Pizzarelli said the brothers were going to sell the 44-acre property to a developer who was going to build condominiums. Instead, Hope House will rent four acres of the lot — with the rent going toward the land’s purchase price — while the remaining 40 acres will go to Suffolk County. Hope House will change the facility’s name to Hope Academy at Little Portion Friary and use the building to further assist and support the people who are battling addiction.
With Long Island facing heroin addiction in particular as a widespread problem, Pizzarelli said he didn’t have enough space to help, so he first purchased an apartment house in Port Jefferson to accommodate those individuals brought in for assistance.
“What the friary is going to provide for me is greater space,” Pizzarelli said.
The young men who currently reside at the apartment house will be moved to the friary, and the additional space will give them more room to reflect and help further their treatment, the priest said.
The building required basic maintenance and renovations, including repainting the bedrooms, replacing carpets and cleaning the facility.
“When the brothers realized they had to leave, they weren’t going to spend money on a building that might have been demolished,” Pizzarelli said.

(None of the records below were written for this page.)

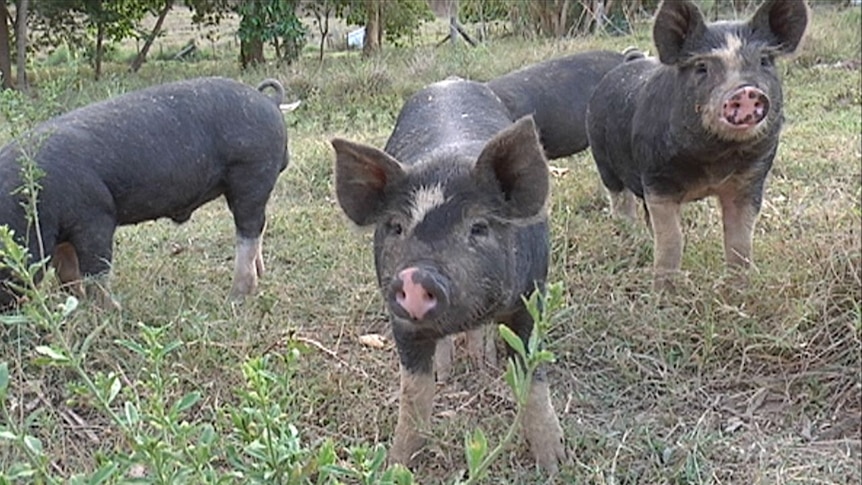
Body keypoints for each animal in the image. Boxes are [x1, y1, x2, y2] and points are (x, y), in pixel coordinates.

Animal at [330, 77, 568, 470]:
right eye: (396, 226)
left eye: (479, 227)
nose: (415, 276)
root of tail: (448, 82)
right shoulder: (401, 322)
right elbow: (414, 395)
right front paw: (396, 465)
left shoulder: (531, 298)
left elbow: (533, 381)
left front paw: (555, 463)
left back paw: (484, 362)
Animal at [584, 0, 812, 288]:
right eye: (702, 67)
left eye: (765, 61)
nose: (746, 91)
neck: (713, 161)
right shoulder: (656, 178)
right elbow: (672, 240)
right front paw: (665, 292)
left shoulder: (751, 179)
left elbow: (739, 241)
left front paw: (741, 287)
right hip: (602, 157)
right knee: (620, 200)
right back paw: (630, 236)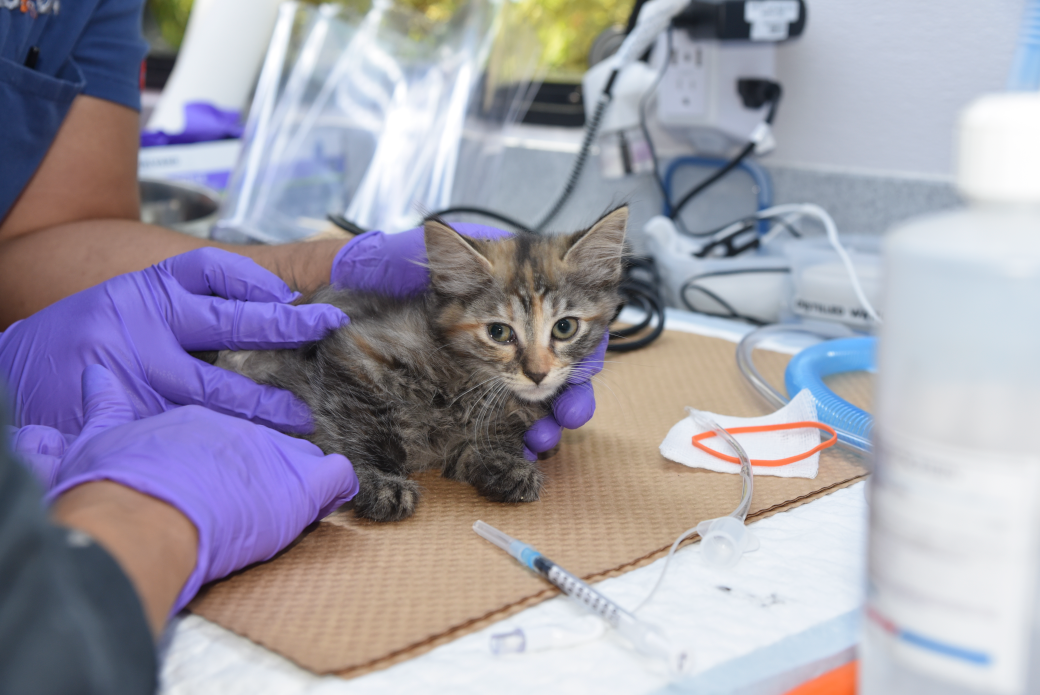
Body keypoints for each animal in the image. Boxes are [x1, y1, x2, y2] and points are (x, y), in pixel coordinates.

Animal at [213, 206, 624, 520]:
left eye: (565, 327)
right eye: (499, 332)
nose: (537, 373)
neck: (467, 380)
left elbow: (474, 448)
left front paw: (505, 466)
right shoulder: (351, 355)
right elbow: (360, 431)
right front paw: (379, 483)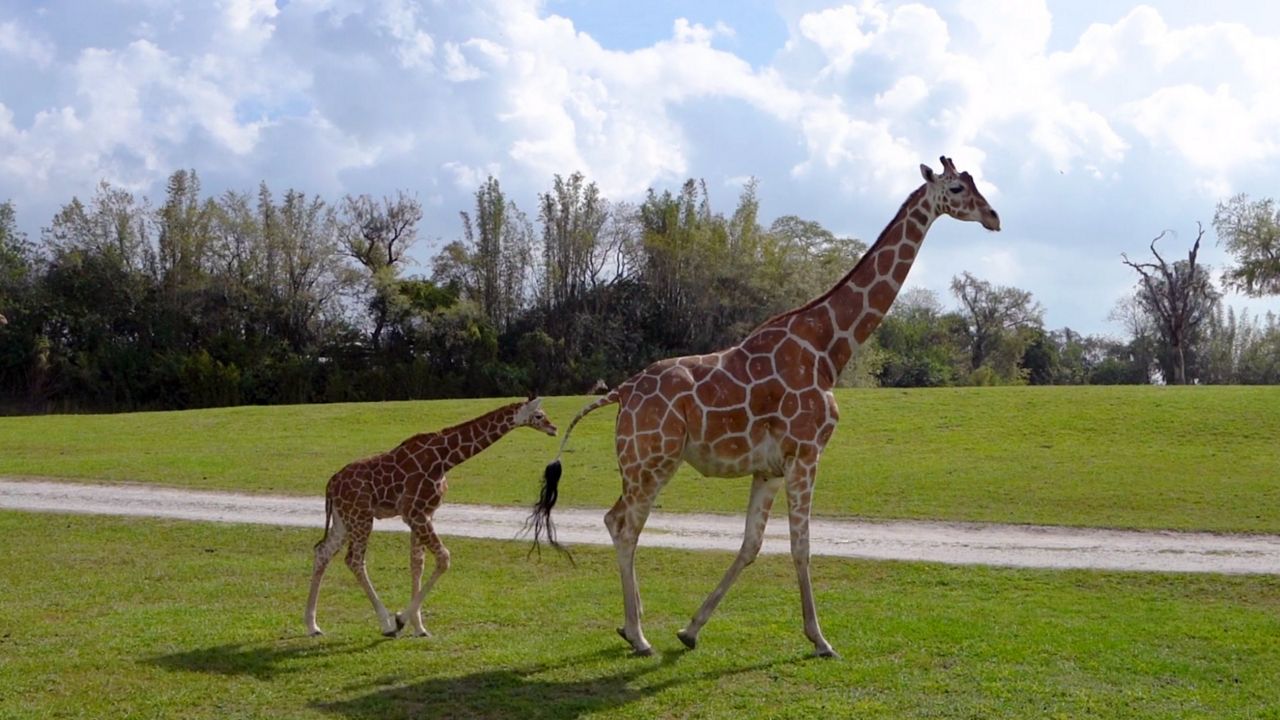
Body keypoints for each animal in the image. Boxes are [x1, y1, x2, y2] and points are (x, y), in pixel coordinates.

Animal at [307, 394, 558, 635]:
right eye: (538, 415)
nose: (553, 428)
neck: (445, 459)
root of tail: (331, 484)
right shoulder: (414, 512)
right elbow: (443, 558)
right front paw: (400, 620)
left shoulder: (424, 513)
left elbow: (417, 563)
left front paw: (419, 627)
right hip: (361, 517)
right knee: (354, 560)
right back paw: (385, 623)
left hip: (344, 518)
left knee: (323, 552)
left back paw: (313, 626)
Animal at [527, 154, 998, 653]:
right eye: (956, 189)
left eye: (974, 183)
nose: (994, 218)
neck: (828, 348)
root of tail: (622, 392)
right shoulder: (806, 453)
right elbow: (801, 546)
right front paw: (820, 639)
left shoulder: (770, 467)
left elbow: (751, 545)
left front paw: (690, 630)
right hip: (652, 461)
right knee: (624, 526)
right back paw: (637, 634)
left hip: (641, 464)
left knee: (618, 522)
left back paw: (632, 628)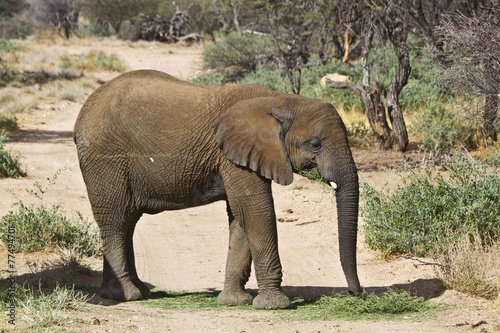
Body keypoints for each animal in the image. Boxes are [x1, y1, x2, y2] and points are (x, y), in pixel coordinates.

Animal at [74, 69, 362, 308]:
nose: (356, 294)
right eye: (315, 144)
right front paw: (275, 305)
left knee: (127, 223)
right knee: (115, 220)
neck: (278, 100)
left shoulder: (240, 155)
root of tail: (85, 110)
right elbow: (256, 211)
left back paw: (133, 293)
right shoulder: (233, 155)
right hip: (105, 158)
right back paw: (127, 296)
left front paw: (234, 302)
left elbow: (240, 216)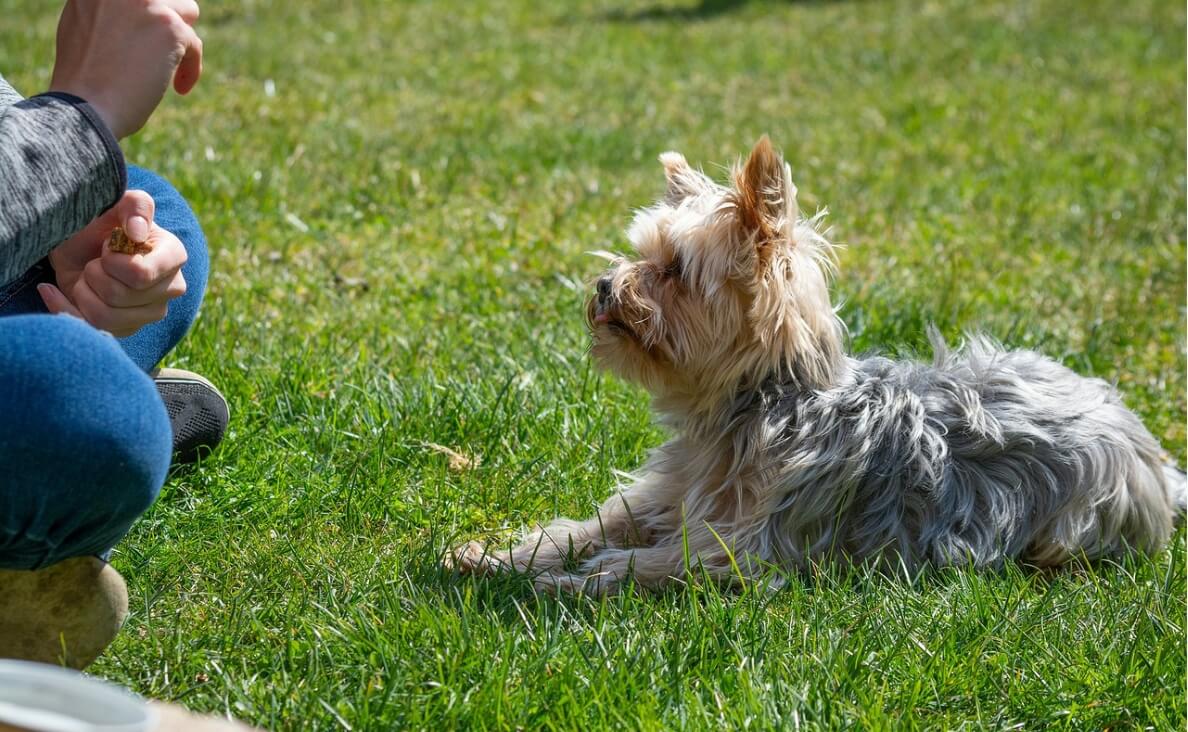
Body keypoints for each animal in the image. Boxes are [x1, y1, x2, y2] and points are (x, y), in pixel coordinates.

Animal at [446, 136, 1188, 594]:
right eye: (638, 253)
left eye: (673, 269)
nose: (604, 287)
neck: (754, 405)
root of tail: (1151, 454)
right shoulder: (666, 496)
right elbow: (590, 527)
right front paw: (497, 556)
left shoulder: (744, 547)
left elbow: (651, 562)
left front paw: (572, 581)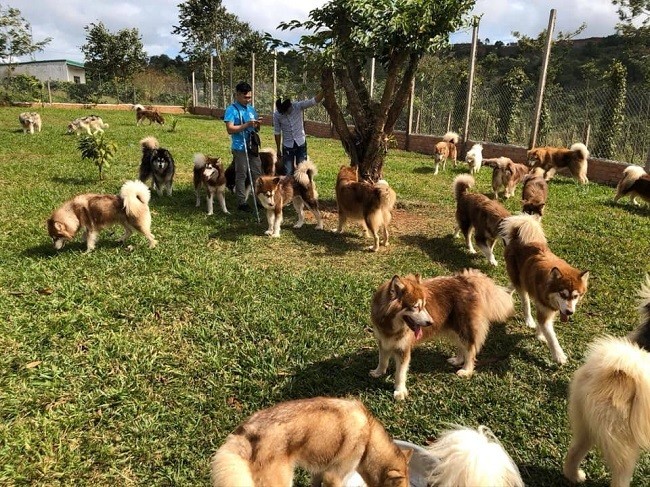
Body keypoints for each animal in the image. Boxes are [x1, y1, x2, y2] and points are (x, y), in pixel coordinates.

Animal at [370, 270, 512, 400]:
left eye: (424, 305)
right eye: (415, 307)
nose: (430, 322)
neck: (390, 325)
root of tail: (466, 279)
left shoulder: (403, 349)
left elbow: (400, 373)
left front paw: (399, 391)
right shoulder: (383, 341)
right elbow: (382, 359)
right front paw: (378, 372)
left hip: (463, 328)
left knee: (470, 349)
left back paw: (466, 370)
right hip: (453, 330)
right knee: (461, 346)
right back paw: (458, 360)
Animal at [560, 276, 648, 486]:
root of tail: (616, 370)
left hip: (586, 427)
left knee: (573, 453)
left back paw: (575, 476)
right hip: (623, 445)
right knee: (619, 477)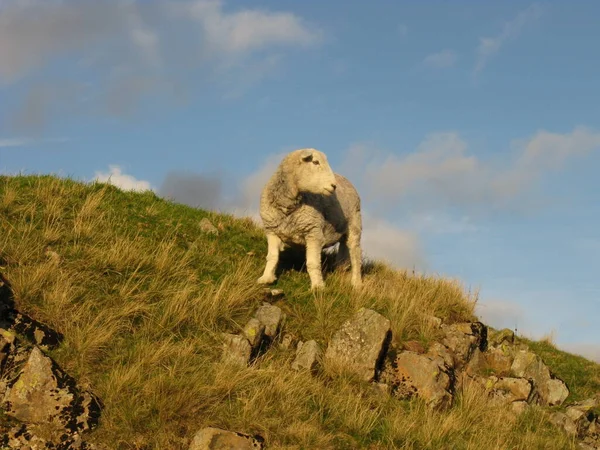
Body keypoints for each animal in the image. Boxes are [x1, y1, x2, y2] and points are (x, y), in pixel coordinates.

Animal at [256, 148, 364, 288]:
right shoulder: (272, 231)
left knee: (355, 254)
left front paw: (318, 286)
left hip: (355, 225)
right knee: (344, 252)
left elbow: (313, 263)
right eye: (315, 162)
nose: (333, 185)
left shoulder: (314, 233)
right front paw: (266, 278)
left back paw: (356, 283)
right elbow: (272, 256)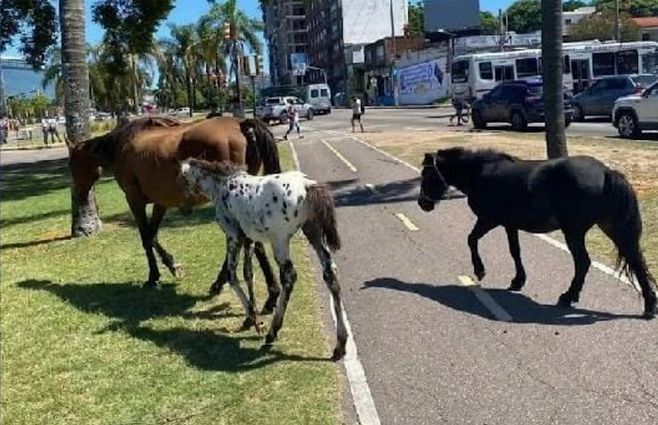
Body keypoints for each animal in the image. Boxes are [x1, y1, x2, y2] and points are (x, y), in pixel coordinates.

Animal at [67, 116, 283, 313]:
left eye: (73, 166)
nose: (79, 196)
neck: (122, 143)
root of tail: (240, 123)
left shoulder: (134, 200)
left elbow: (146, 238)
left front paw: (153, 277)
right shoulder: (160, 203)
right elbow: (152, 236)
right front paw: (172, 265)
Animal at [179, 158, 347, 361]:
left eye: (182, 179)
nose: (183, 209)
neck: (222, 185)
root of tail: (308, 185)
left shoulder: (233, 235)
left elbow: (232, 274)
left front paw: (254, 318)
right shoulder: (249, 239)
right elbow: (248, 273)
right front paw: (251, 319)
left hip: (279, 240)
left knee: (289, 276)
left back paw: (272, 332)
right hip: (312, 231)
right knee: (330, 272)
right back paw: (340, 345)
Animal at [417, 147, 657, 318]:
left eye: (427, 175)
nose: (422, 204)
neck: (480, 173)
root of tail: (607, 172)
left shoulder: (489, 220)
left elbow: (471, 239)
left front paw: (480, 270)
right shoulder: (509, 225)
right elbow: (515, 251)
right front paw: (518, 281)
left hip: (574, 231)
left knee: (583, 262)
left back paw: (568, 296)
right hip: (612, 227)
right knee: (636, 260)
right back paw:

Hope House began renovating the building in September. Residents like Ann Moran of Sound Beach described the friary as a “little known secret” in the Mount Sinai area. She was pleased about the friary’s new future, saying, “I’m delighted that Hope House is taking it over and the [friary] won’t be closing.”
Pizzarelli said his neighbors were also thrilled that Hope House was preserving the friary’s nearly eight and a half decades of service to the community.
Despite the changes, one local tradition will remain — the bakery is and will still be open for business. For many years, the brothers were known locally for baking bread and have passed the baton to Hope House, which has been selling bread since October.
Pizzarelli said he kept the bakery “not so much to make money, but to basically honor the brothers and their 86 years.”
The labyrinth and chapel will also be available for community members to use.
According to the Little Portion Friary website, the friary helped serve the community through “prayer, study and work.” The brothers of the friary occasionally took in homeless people or others who simply needed a safe place to go.
The Franciscan brothers are currently in San Francisco and were not available for comment, but Pizzarelli said the brothers were also pleased to know the friary would be used for a good cause.
“The Franciscan brothers have always been supportive of this ministry and are grateful that [the] ministry will continue to give life to this holy ground.”